Si la consigne est appliquée aux bouteilles d’eau, le consommateur devra porter les contenants dans des centres spécifiques, tels que les dépanneurs ou les épiceries, afin de recevoir un certain montant d’argent en échange. Dimitri Frayes et Pierre-Alexandre Blouin critiquent la complexité et les frais supplémentaires qu’engendrerait la mise en place d’un tel système pour la société.

Le principal défi de la modernisation de la consigne gravite autour de la mise en place d’un système de gestion des contenants efficace, selon le directeur des communications du ministère du Développement durable, de l’Environnement et de la Lutte contre les changements climatiques, Clément Falardeau.

Il reconnaît que le système de consignation québécois doit être amélioré puisqu’il a été mis en place il y a 30 ans.

 

Choix de société

La hausse de la consommation des bouteilles d’eau est un élément à prendre en considération dans le débat, selon Pierre-Alexandre Blouin.

«Il y a des tendances de consommation dans la société. Actuellement, les bouteilles d’eau en sont un bon exemple et les chiffres nous prouvent que les consommateurs ne sont pas prêts à cesser d’acheter de l’eau en bouteille. La consigne est une taxe cachée.
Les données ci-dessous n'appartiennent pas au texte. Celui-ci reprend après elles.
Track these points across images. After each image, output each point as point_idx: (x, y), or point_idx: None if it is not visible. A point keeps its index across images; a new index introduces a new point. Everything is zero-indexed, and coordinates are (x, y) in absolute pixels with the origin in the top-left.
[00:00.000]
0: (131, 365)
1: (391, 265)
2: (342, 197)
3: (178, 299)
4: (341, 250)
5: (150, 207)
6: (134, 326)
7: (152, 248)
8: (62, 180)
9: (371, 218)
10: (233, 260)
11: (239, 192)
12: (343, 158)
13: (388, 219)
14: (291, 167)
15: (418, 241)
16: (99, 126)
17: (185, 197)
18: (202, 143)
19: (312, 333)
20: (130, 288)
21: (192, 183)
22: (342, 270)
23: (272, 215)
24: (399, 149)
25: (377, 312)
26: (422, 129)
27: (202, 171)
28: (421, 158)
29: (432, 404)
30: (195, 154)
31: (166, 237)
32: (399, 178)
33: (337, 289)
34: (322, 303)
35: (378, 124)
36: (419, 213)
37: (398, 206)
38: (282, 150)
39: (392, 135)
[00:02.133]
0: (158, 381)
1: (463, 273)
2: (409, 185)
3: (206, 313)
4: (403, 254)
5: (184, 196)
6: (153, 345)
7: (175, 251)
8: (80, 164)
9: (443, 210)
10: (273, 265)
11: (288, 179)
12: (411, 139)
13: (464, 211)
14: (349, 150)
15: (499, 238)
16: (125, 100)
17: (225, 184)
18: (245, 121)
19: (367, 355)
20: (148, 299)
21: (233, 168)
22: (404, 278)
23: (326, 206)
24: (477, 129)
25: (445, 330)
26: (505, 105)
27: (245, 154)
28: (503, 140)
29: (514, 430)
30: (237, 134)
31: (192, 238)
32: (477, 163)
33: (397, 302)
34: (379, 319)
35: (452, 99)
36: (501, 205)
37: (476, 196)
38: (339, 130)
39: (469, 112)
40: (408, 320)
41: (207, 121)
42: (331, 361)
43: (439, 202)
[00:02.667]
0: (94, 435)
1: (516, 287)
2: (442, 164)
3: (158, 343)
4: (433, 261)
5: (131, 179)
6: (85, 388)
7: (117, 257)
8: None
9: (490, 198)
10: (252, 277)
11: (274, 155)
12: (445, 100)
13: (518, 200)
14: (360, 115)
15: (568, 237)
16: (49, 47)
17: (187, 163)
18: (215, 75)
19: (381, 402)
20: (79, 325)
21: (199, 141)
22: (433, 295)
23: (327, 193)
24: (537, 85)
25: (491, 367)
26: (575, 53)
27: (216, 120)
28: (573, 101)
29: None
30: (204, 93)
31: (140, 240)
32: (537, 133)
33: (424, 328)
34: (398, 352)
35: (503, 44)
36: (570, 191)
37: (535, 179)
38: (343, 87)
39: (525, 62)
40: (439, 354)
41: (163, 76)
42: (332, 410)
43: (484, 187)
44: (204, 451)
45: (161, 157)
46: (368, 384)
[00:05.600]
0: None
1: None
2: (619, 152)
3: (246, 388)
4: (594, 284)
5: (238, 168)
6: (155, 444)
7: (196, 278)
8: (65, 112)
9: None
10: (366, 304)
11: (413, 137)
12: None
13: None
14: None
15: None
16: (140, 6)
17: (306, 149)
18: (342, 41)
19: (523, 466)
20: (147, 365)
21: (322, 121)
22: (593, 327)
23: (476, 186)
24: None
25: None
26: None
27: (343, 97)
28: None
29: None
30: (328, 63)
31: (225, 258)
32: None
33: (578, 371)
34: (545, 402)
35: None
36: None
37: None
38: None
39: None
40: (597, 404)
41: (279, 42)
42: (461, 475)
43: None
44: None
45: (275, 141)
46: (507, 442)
Si le projet passe, le prix des bouteilles d’eau augmentera. Ça ne serait pas rendre service aux consommateurs», défend-il.

Karel Ménard s’oppose à la position de l’Association des détaillants en alimentation du Québec.

«Les anti-consignes s’opposent à la consigne uniquement parce qu’ils ont peur que les clients achètent moins de bouteilles, si leur coût augmente. L’eau du robinet ne coûte rien. On ne devrait pas avoir à acheter de l’eau», critique-t-il.